What is needed is an exact copy of the records below, with the pictures left out.

Segment Start: Dataset

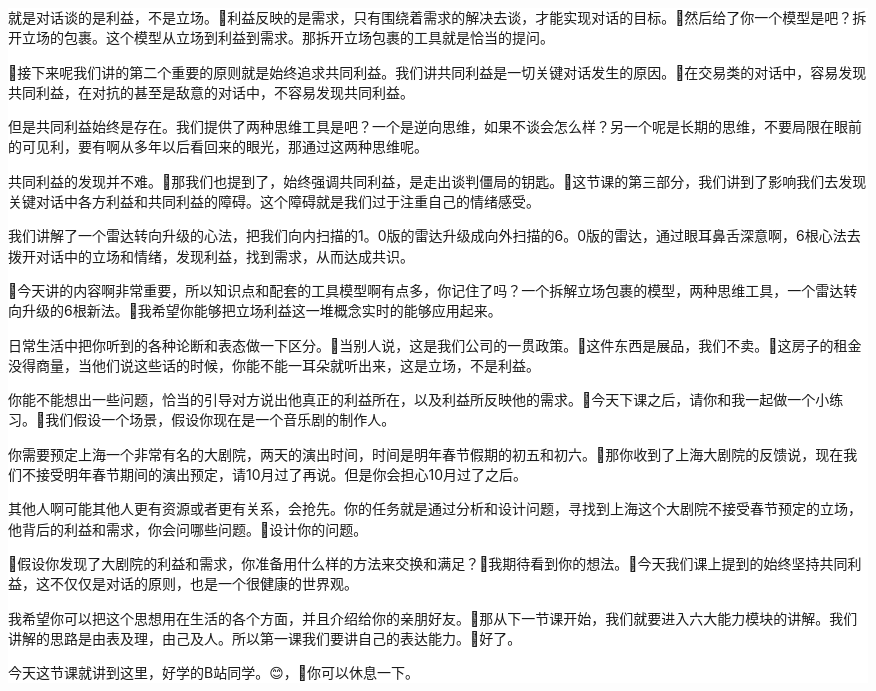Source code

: 就是对话谈的是利益，不是立场。🎼利益反映的是需求，只有围绕着需求的解决去谈，才能实现对话的目标。🎼然后给了你一个模型是吧？拆开立场的包裹。这个模型从立场到利益到需求。那拆开立场包裹的工具就是恰当的提问。

🎼接下来呢我们讲的第二个重要的原则就是始终追求共同利益。我们讲共同利益是一切关键对话发生的原因。🎼在交易类的对话中，容易发现共同利益，在对抗的甚至是敌意的对话中，不容易发现共同利益。

但是共同利益始终是存在。我们提供了两种思维工具是吧？一个是逆向思维，如果不谈会怎么样？另一个呢是长期的思维，不要局限在眼前的可见利，要有啊从多年以后看回来的眼光，那通过这两种思维呢。

共同利益的发现并不难。🎼那我们也提到了，始终强调共同利益，是走出谈判僵局的钥匙。🎼这节课的第三部分，我们讲到了影响我们去发现关键对话中各方利益和共同利益的障碍。这个障碍就是我们过于注重自己的情绪感受。

我们讲解了一个雷达转向升级的心法，把我们向内扫描的1。0版的雷达升级成向外扫描的6。0版的雷达，通过眼耳鼻舌深意啊，6根心法去拨开对话中的立场和情绪，发现利益，找到需求，从而达成共识。

🎼今天讲的内容啊非常重要，所以知识点和配套的工具模型啊有点多，你记住了吗？一个拆解立场包裹的模型，两种思维工具，一个雷达转向升级的6根新法。🎼我希望你能够把立场利益这一堆概念实时的能够应用起来。

日常生活中把你听到的各种论断和表态做一下区分。🎼当别人说，这是我们公司的一贯政策。🎼这件东西是展品，我们不卖。🎼这房子的租金没得商量，当他们说这些话的时候，你能不能一耳朵就听出来，这是立场，不是利益。

你能不能想出一些问题，恰当的引导对方说出他真正的利益所在，以及利益所反映他的需求。🎼今天下课之后，请你和我一起做一个小练习。🎼我们假设一个场景，假设你现在是一个音乐剧的制作人。

你需要预定上海一个非常有名的大剧院，两天的演出时间，时间是明年春节假期的初五和初六。🎼那你收到了上海大剧院的反馈说，现在我们不接受明年春节期间的演出预定，请10月过了再说。但是你会担心10月过了之后。

其他人啊可能其他人更有资源或者更有关系，会抢先。你的任务就是通过分析和设计问题，寻找到上海这个大剧院不接受春节预定的立场，他背后的利益和需求，你会问哪些问题。🎼设计你的问题。

🎼假设你发现了大剧院的利益和需求，你准备用什么样的方法来交换和满足？🎼我期待看到你的想法。🎼今天我们课上提到的始终坚持共同利益，这不仅仅是对话的原则，也是一个很健康的世界观。

我希望你可以把这个思想用在生活的各个方面，并且介绍给你的亲朋好友。🎼那从下一节课开始，我们就要进入六大能力模块的讲解。我们讲解的思路是由表及理，由己及人。所以第一课我们要讲自己的表达能力。🎼好了。

今天这节课就讲到这里，好学的B站同学。😊，🎼你可以休息一下。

Segment End: Dataset

(Task result):
Source code

: 就是对话谈的是利益，不是立场。🎼利益反映的是需求，只有围绕着需求的解决去谈，才能实现对话的目标。🎼然后给了你一个模型是吧？拆开立场的包裹。这个模型从立场到利益到需求。那拆开立场包裹的工具就是恰当的提问。

🎼接下来呢我们讲的第二个重要的原则就是始终追求共同利益。我们讲共同利益是一切关键对话发生的原因。🎼在交易类的对话中，容易发现共同利益，在对抗的甚至是敌意的对话中，不容易发现共同利益。

但是共同利益始终是存在。我们提供了两种思维工具是吧？一个是逆向思维，如果不谈会怎么样？另一个呢是长期的思维，不要局限在眼前的可见利，要有啊从多年以后看回来的眼光，那通过这两种思维呢。

共同利益的发现并不难。🎼那我们也提到了，始终强调共同利益，是走出谈判僵局的钥匙。🎼这节课的第三部分，我们讲到了影响我们去发现关键对话中各方利益和共同利益的障碍。这个障碍就是我们过于注重自己的情绪感受。

我们讲解了一个雷达转向升级的心法，把我们向内扫描的1。0版的雷达升级成向外扫描的6。0版的雷达，通过眼耳鼻舌深意啊，6根心法去拨开对话中的立场和情绪，发现利益，找到需求，从而达成共识。

🎼今天讲的内容啊非常重要，所以知识点和配套的工具模型啊有点多，你记住了吗？一个拆解立场包裹的模型，两种思维工具，一个雷达转向升级的6根新法。🎼我希望你能够把立场利益这一堆概念实时的能够应用起来。

日常生活中把你听到的各种论断和表态做一下区分。🎼当别人说，这是我们公司的一贯政策。🎼这件东西是展品，我们不卖。🎼这房子的租金没得商量，当他们说这些话的时候，你能不能一耳朵就听出来，这是立场，不是利益。

你能不能想出一些问题，恰当的引导对方说出他真正的利益所在，以及利益所反映他的需求。🎼今天下课之后，请你和我一起做一个小练习。🎼我们假设一个场景，假设你现在是一个音乐剧的制作人。

你需要预定上海一个非常有名的大剧院，两天的演出时间，时间是明年春节假期的初五和初六。🎼那你收到了上海大剧院的反馈说，现在我们不接受明年春节期间的演出预定，请10月过了再说。但是你会担心10月过了之后。

其他人啊可能其他人更有资源或者更有关系，会抢先。你的任务就是通过分析和设计问题，寻找到上海这个大剧院不接受春节预定的立场，他背后的利益和需求，你会问哪些问题。🎼设计你的问题。

🎼假设你发现了大剧院的利益和需求，你准备用什么样的方法来交换和满足？🎼我期待看到你的想法。🎼今天我们课上提到的始终坚持共同利益，这不仅仅是对话的原则，也是一个很健康的世界观。

我希望你可以把这个思想用在生活的各个方面，并且介绍给你的亲朋好友。🎼那从下一节课开始，我们就要进入六大能力模块的讲解。我们讲解的思路是由表及理，由己及人。所以第一课我们要讲自己的表达能力。🎼好了。

今天这节课就讲到这里，好学的B站同学。😊，🎼你可以休息一下。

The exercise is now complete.